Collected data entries
-----

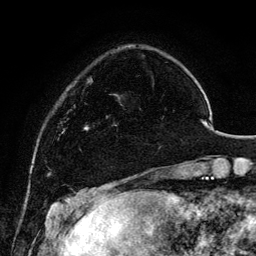
Breast MRI, one axial slice. Slice 29 of 134 in the series (ordered by position). Cropped to one breast. Dynamic contrast-enhanced series, time point 2 of 6 at this slice position (early post-contrast). 3 T. TE 4.2 ms, TR 7.9 ms. 1.2 mm slice thickness. 256 × 256 image matrix, field of view 170 × 170 mm. Female patient.
Annotated regions visible in this slice (semi-automatically segmented with operator editing):
- enhancing-tissue mask used for the functional tumour volume (all voxels passing the contrast-enhancement thresholds inside the analysis volume; usually the tumour): bounding box [x1, y1, x2, y2] px = [106, 94, 161, 147]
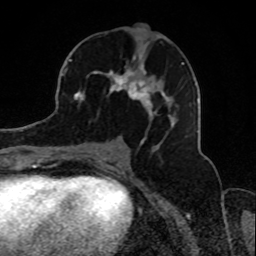
Breast MRI, one axial slice; cropped to one breast; dynamic contrast-enhanced series, time point 2 of 8 at this slice position (early post-contrast); 1.5 T; TE 4.2 ms, TR 7 ms; 2 mm slice thickness; 256 × 256 image matrix, field of view 165 × 165 mm. Female patient.
Annotated regions visible in this slice (semi-automatic segmentation, software-assisted and operator-edited):
- enhancing-tissue mask used for the functional tumour volume (all voxels passing the contrast-enhancement thresholds inside the analysis volume; usually the tumour): bounding box (x1, y1, x2, y2) in pixels: (73, 48, 188, 138)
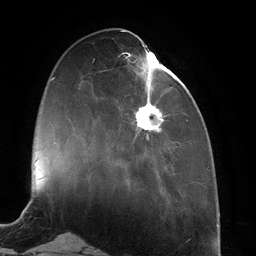
Breast MRI (dynamic contrast-enhanced), one axial slice. Position 42 of 134 along the scan axis. Cropped to one breast. Dynamic contrast-enhanced series, time point 2 of 6 at this slice position (early post-contrast). 3 T. TE 2.7 ms, TR 6.5 ms. 256 × 256 image matrix, field of view 200 × 200 mm. Female patient.
Outlined on this slice (semi-automatically segmented with operator editing):
- enhancing-tissue mask used for the functional tumour volume (all voxels passing the contrast-enhancement thresholds inside the analysis volume; usually the tumour): bounding box [x1, y1, x2, y2] px = [118, 44, 177, 143]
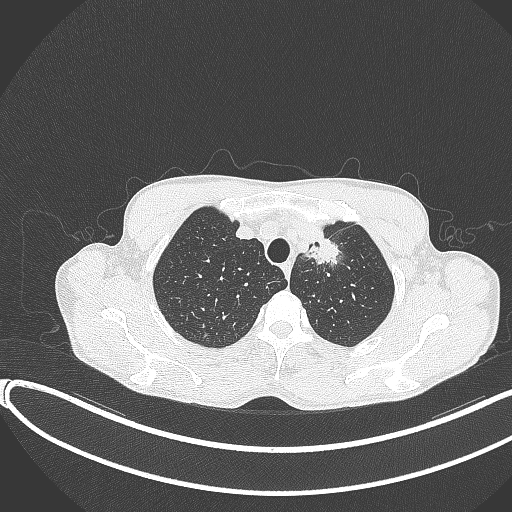
Chest CT, one axial slice. 120 kVp. Lung window (W 1500 / L -600 HU). 1 mm slice thickness. 512 × 512 image matrix, field of view 400 × 400 mm. Male patient, age 58 years. From the clinical record (not read from this slice): clinical TNM (as recorded): T1c N1 M0.
Outlined on this slice (rectangle marked by the reading radiologist):
- lung tumour (recorded histology: adenocarcinoma): bounding box [x1, y1, x2, y2] px = [299, 221, 349, 278]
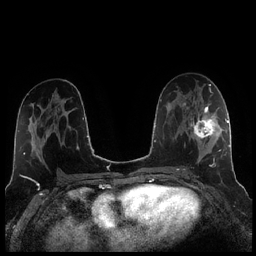
Breast MRI (dynamic contrast-enhanced), one axial slice; position 121 of 256 along the scan axis; dynamic contrast-enhanced series, time point 2 of 7 at this slice position (early post-contrast); 1.5 T; TE 1.9 ms, TR 4.2 ms; 0.8 mm slice thickness; 256 × 256 image matrix. Female patient.
Annotated regions visible in this slice (semi-automatic segmentation, software-assisted and operator-edited):
- enhancing-tissue mask used for the functional tumour volume (all voxels passing the contrast-enhancement thresholds inside the analysis volume; usually the tumour): box from (x=184, y=104) to (x=221, y=163) px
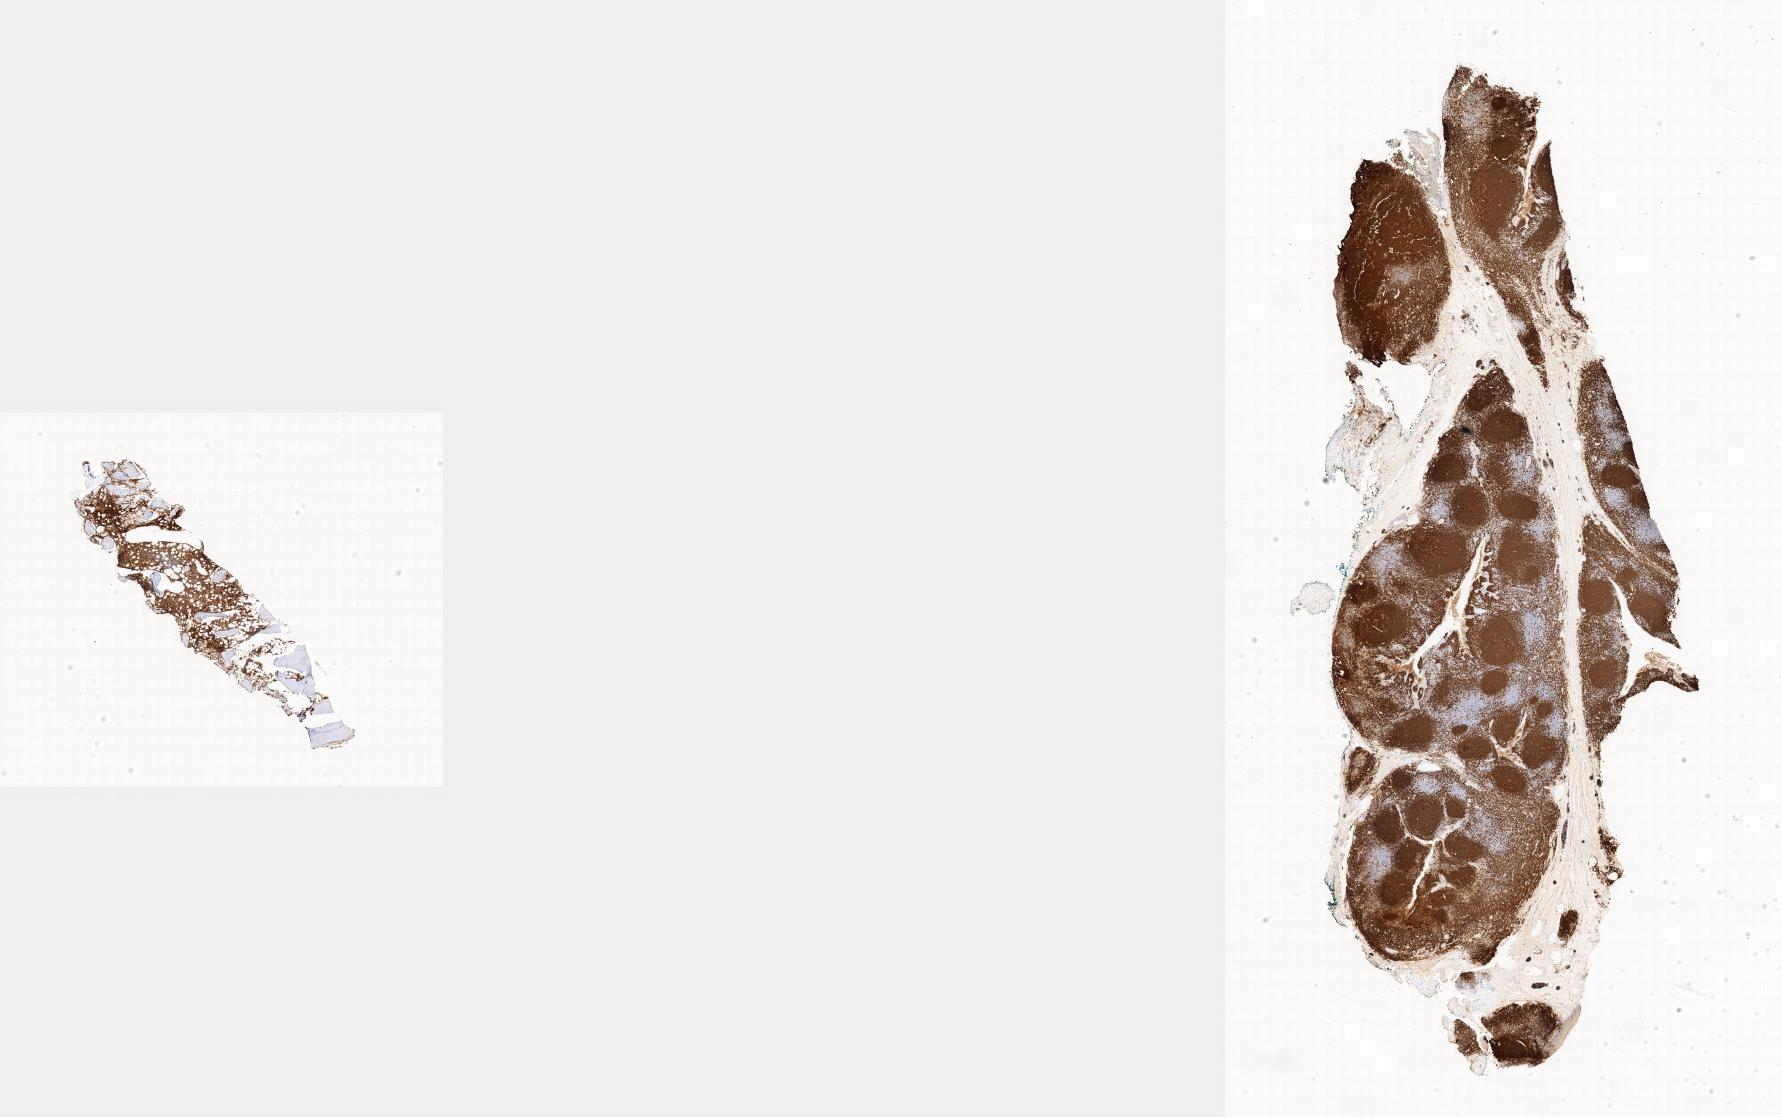
IHC for CD20, whole-slide image — shown as a low-resolution overview of the whole scanned area, tumor tissue, site: bone marrow. Patient: female, age at initial diagnosis 4 years.
Histologic diagnosis: Burkitt lymphoma, NOS.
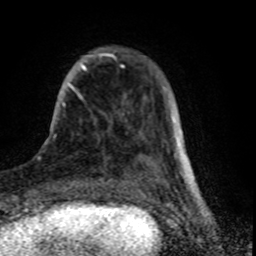
Breast MRI (dynamic contrast-enhanced), one axial slice. Position 15 of 80 along the scan axis. Cropped to one breast. Dynamic contrast-enhanced series, time point 2 of 8 at this slice position (early post-contrast). 1.5 T. TE 4.2 ms, TR 7 ms. 2 mm slice thickness. 256 × 256 image matrix. Female patient.
Annotated regions visible in this slice (semi-automatically segmented with operator editing):
- enhancing-tissue mask used for the functional tumour volume (all voxels passing the contrast-enhancement thresholds inside the analysis volume; usually the tumour): bounding box [x1, y1, x2, y2] px = [62, 53, 159, 170]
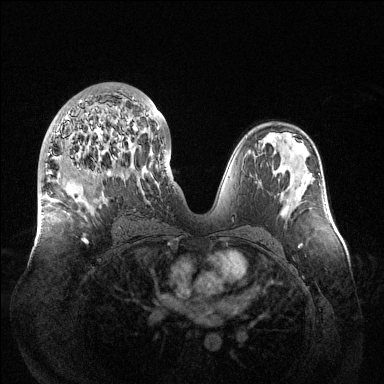
Breast MRI (dynamic contrast-enhanced), one axial slice; slice 70 of 144 in the series (ordered by position); dynamic contrast-enhanced series, time point 2 of 6 at this slice position (early post-contrast); 1.5 T; TE 1.5 ms, TR 4.6 ms; 1.2 mm slice thickness; 384 × 384 image matrix. Female patient.
Outlined on this slice (semi-automatically segmented with operator editing):
- enhancing-tissue mask used for the functional tumour volume (all voxels passing the contrast-enhancement thresholds inside the analysis volume; usually the tumour): bounding box <48,97,159,243> (left, top, right, bottom; pixels)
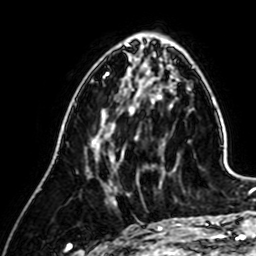
Breast MRI (dynamic contrast-enhanced), one axial slice; position 21 of 64 along the scan axis; cropped to one breast; dynamic contrast-enhanced series, time point 2 of 7 at this slice position (early post-contrast); 1.5 T; TE 2.6 ms, TR 5.2 ms; 2.5 mm slice thickness; 256 × 256 image matrix. Female patient.
Annotated regions visible in this slice (semi-automatic segmentation, software-assisted and operator-edited):
- enhancing-tissue mask used for the functional tumour volume (all voxels passing the contrast-enhancement thresholds inside the analysis volume; usually the tumour): box from (x=93, y=84) to (x=161, y=205) px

-----

→ **Task to carry out**:
Reproduce only the lines of the records from the start up to and including the line that holds "Chest CT, one"; do not carry over any picture.

→ **Response**:
Breast MRI, one axial slice. Slice 29 of 134 in the series (ordered by position). Cropped to one breast. Dynamic contrast-enhanced series, time point 2 of 6 at this slice position (early post-contrast). 3 T. TE 4.2 ms, TR 7.9 ms. 1.2 mm slice thickness. 256 × 256 image matrix, field of view 170 × 170 mm. Female patient.
Annotated regions visible in this slice (semi-automatically segmented with operator editing):
- enhancing-tissue mask used for the functional tumour volume (all voxels passing the contrast-enhancement thresholds inside the analysis volume; usually the tumour): bounding box [x1, y1, x2, y2] px = [106, 94, 161, 147]
Breast MRI, one axial slice; cropped to one breast; dynamic contrast-enhanced series, time point 2 of 8 at this slice position (early post-contrast); 1.5 T; TE 4.2 ms, TR 7 ms; 2 mm slice thickness; 256 × 256 image matrix, field of view 165 × 165 mm. Female patient.
Annotated regions visible in this slice (semi-automatic segmentation, software-assisted and operator-edited):
- enhancing-tissue mask used for the functional tumour volume (all voxels passing the contrast-enhancement thresholds inside the analysis volume; usually the tumour): bounding box (x1, y1, x2, y2) in pixels: (73, 48, 188, 138)
Breast MRI (dynamic contrast-enhanced), one axial slice. Position 42 of 134 along the scan axis. Cropped to one breast. Dynamic contrast-enhanced series, time point 2 of 6 at this slice position (early post-contrast). 3 T. TE 2.7 ms, TR 6.5 ms. 256 × 256 image matrix, field of view 200 × 200 mm. Female patient.
Outlined on this slice (semi-automatically segmented with operator editing):
- enhancing-tissue mask used for the functional tumour volume (all voxels passing the contrast-enhancement thresholds inside the analysis volume; usually the tumour): bounding box [x1, y1, x2, y2] px = [118, 44, 177, 143]
Chest CT, one axial slice. 120 kVp. Lung window (W 1500 / L -600 HU). 1 mm slice thickness. 512 × 512 image matrix, field of view 400 × 400 mm. Male patient, age 58 years. From the clinical record (not read from this slice): clinical TNM (as recorded): T1c N1 M0.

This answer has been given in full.